Mais la Révo­lu­tion ? L’homme s’en libé­re­ra-t-il ? Qui pose ain­si la ques­tion craint la Révo­lu­tion parce qu’il en ignore l’essence. C’est parce qu’il se contente du milieu où il vit et de ce que ce milieu lui apporte. C’est parce qu’il ne voit aucune erreur à rele­ver autour de lui, aucune situa­tion à amé­lio­rer, aucun hori­zon nou­veau à explo­rer. Celui-là craint le mou­ve­ment et la vie dans ses aspects changeants.
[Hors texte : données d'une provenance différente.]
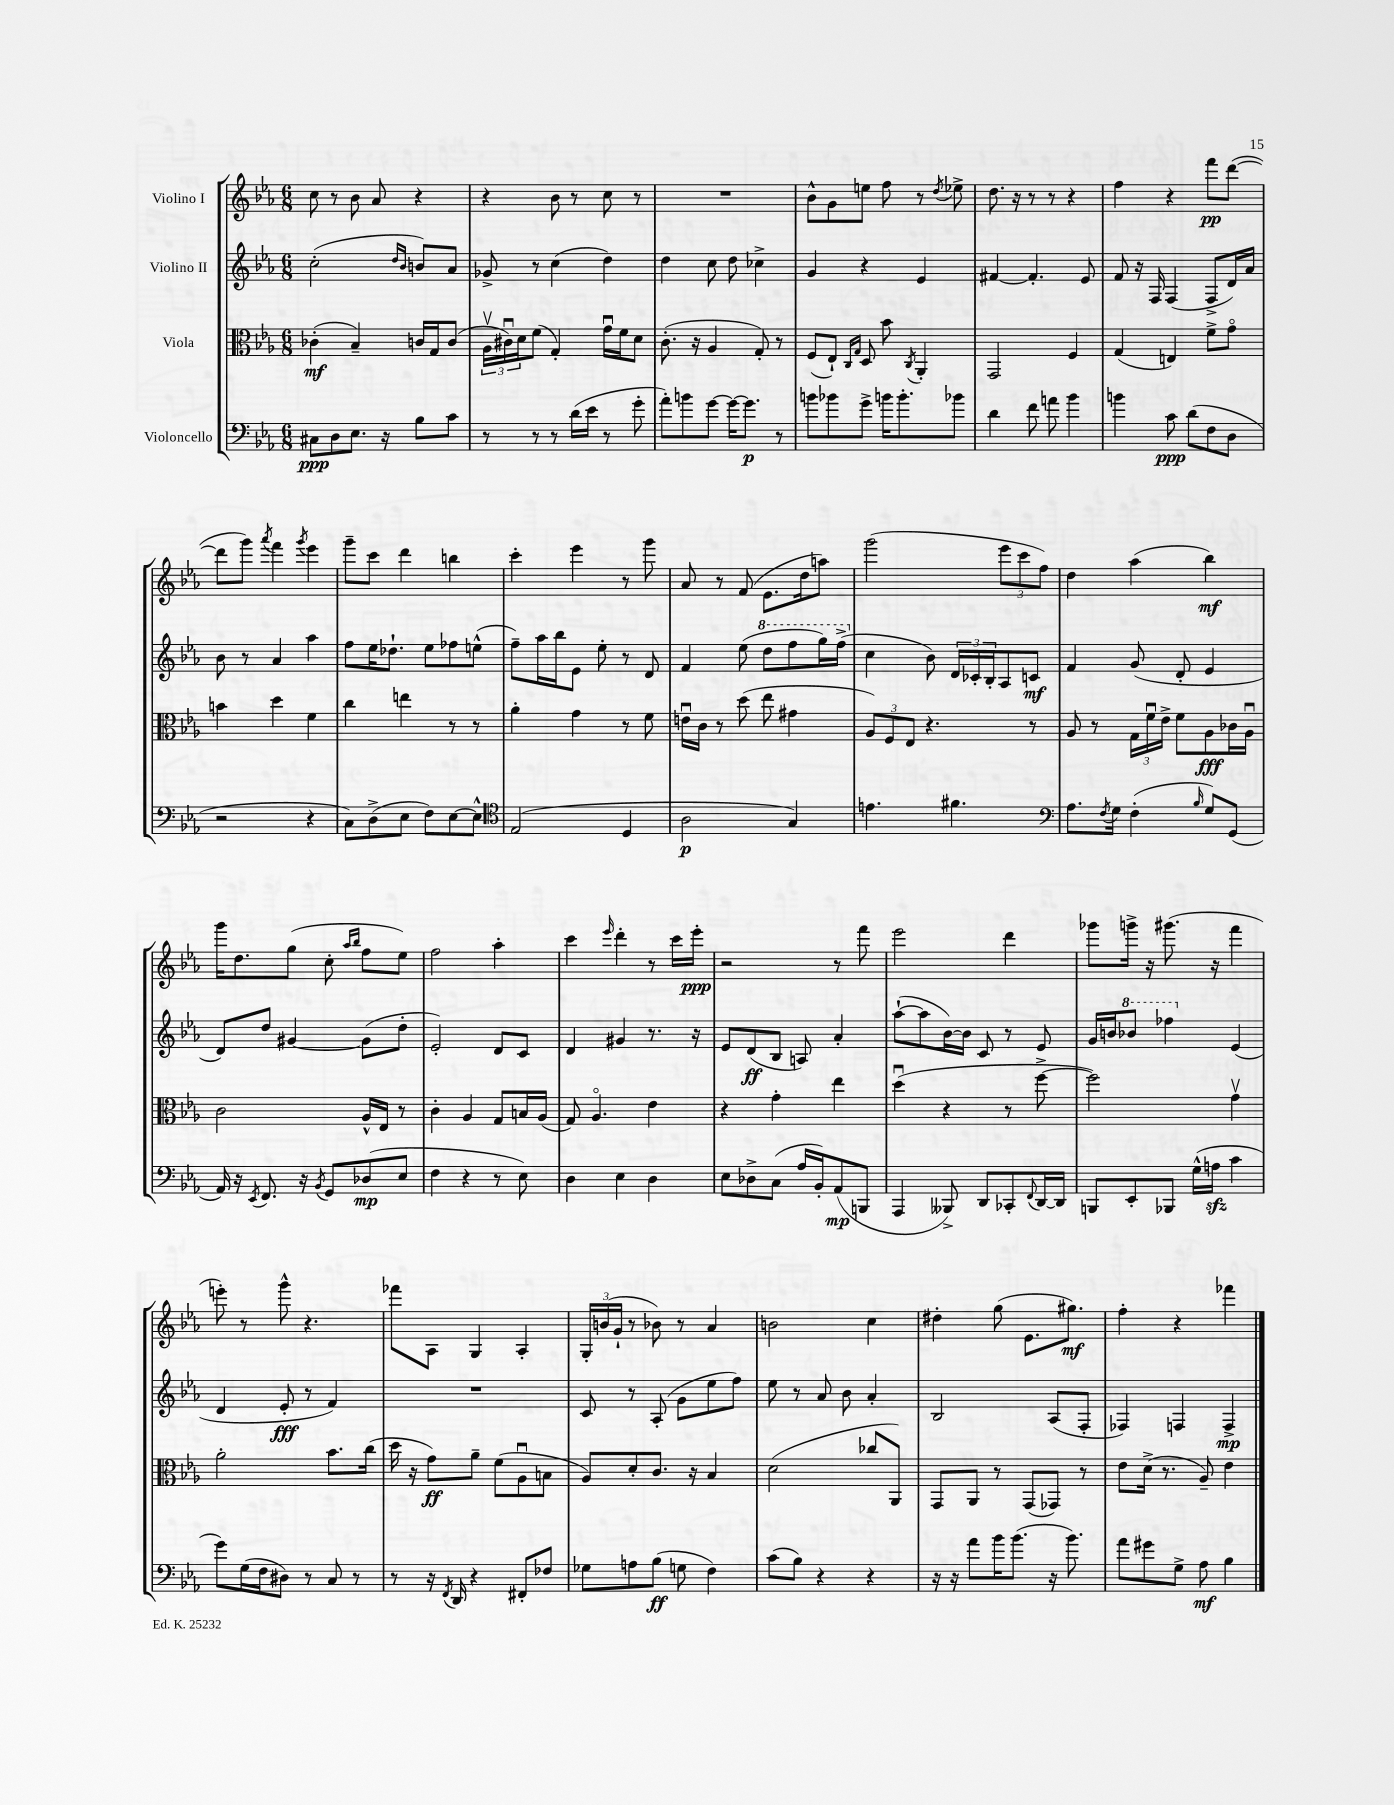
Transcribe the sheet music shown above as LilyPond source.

Au total, le révo­lu­tion­naire Jésus-Christ, et beau­coup d’autres de son espèce — mais qui ne se sont pas tous fait un « nom » — ont appor­té peu à peu aux géné­ra­tions qui peuplent en ce moment le globe ter­restre, un cer­tain nombre de choses à quoi il est bon de pen­ser avant de jeter l’anathème sur le pro­grès : res­pect crois­sant de l’être humain, dans sa per­son­na­li­té, dans sa vie, dans ses pen­sées (en dépit de ce que peuvent nous pré­sen­ter à ces divers points de vue les régimes tota­li­taires), vie géné­ra­le­ment plus réel­le­ment libre pour chaque être humain en des com­mu­nau­tés de plus en plus éten­dues : les États-Unis d’Europe ver­ront peut-être le jour à la faveur de la riva­li­té des deux « blocs », et le moment vien­dra sans doute où la « natio­na­li­té com­mune » vou­lue par Chur­chill en 1940 entre Fran­çais et Anglais, sera réa­li­sée entre Russes et Amé­ri­cains. C’est en tous cas, et quelles que soient les imper­fec­tions pos­sibles des socié­tés futures, à quoi doivent tendre les efforts des hommes d’aujourd’hui. Même si l’homme ne change pas dans sa nature intime, et n’est en lui-même ni meilleur ni pire qu’à aucun moment pas­sé de l’humanité, il est main­te­nant pos­sible d’envisager, sans pas­ser pour uto­piste, le temps où l’organisation sociale, englo­bant un nombre de plus en plus impor­tant d’êtres humains, fera dis­pa­raître le sou­ve­nir de la longue période où l’homme était un loup pour l’homme.